### DATASET ENTRIES
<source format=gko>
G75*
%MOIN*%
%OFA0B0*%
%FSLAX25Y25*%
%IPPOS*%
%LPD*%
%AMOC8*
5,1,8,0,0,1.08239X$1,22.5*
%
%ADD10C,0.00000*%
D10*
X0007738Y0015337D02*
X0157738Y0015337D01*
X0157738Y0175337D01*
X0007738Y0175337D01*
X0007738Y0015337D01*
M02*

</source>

---

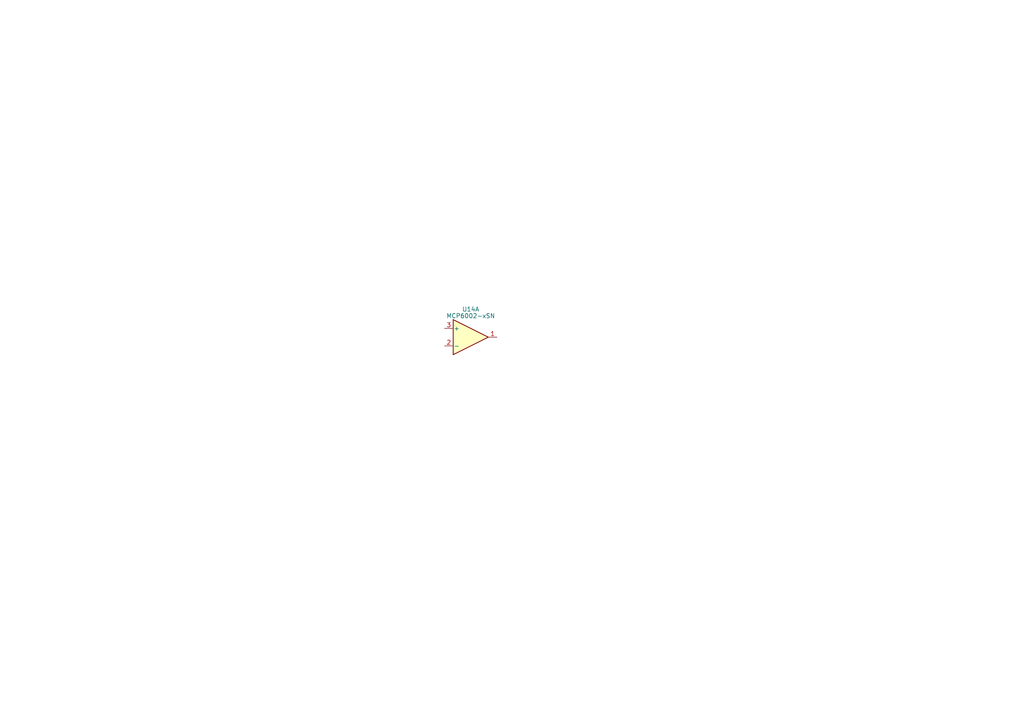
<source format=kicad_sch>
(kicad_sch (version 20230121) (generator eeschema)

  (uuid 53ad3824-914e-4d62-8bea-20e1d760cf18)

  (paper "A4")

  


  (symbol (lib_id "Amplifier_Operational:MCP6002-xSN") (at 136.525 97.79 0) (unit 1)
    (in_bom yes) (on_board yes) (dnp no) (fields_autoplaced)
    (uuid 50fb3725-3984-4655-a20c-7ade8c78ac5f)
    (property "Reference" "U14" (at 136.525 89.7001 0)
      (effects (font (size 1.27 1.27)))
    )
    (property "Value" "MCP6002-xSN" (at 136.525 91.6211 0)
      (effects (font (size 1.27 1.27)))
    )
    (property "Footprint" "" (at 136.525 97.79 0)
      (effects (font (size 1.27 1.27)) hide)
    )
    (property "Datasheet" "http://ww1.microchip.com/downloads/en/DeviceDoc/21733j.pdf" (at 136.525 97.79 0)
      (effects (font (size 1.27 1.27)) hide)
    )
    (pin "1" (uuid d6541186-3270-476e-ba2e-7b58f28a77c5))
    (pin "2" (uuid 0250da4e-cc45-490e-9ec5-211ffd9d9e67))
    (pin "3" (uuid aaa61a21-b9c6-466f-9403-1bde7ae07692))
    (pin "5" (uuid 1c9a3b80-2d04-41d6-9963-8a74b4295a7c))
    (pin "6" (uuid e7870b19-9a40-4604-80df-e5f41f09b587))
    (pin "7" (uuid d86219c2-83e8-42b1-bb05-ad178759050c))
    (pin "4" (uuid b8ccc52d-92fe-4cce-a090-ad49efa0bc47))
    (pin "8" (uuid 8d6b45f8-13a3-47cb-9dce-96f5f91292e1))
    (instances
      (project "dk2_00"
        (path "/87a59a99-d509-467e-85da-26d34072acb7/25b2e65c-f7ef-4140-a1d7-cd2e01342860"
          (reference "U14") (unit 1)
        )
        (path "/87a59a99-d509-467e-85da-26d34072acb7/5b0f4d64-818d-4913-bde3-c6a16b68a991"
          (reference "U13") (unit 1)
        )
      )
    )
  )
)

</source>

### EXERCISE PROMPT
Track down every line in the entries that includes the string "uuid", and copy it.

### PROBLEM SOLUTION
  (uuid 53ad3824-914e-4d62-8bea-20e1d760cf18)
    (uuid 50fb3725-3984-4655-a20c-7ade8c78ac5f)
    (pin "1" (uuid d6541186-3270-476e-ba2e-7b58f28a77c5))
    (pin "2" (uuid 0250da4e-cc45-490e-9ec5-211ffd9d9e67))
    (pin "3" (uuid aaa61a21-b9c6-466f-9403-1bde7ae07692))
    (pin "5" (uuid 1c9a3b80-2d04-41d6-9963-8a74b4295a7c))
    (pin "6" (uuid e7870b19-9a40-4604-80df-e5f41f09b587))
    (pin "7" (uuid d86219c2-83e8-42b1-bb05-ad178759050c))
    (pin "4" (uuid b8ccc52d-92fe-4cce-a090-ad49efa0bc47))
    (pin "8" (uuid 8d6b45f8-13a3-47cb-9dce-96f5f91292e1))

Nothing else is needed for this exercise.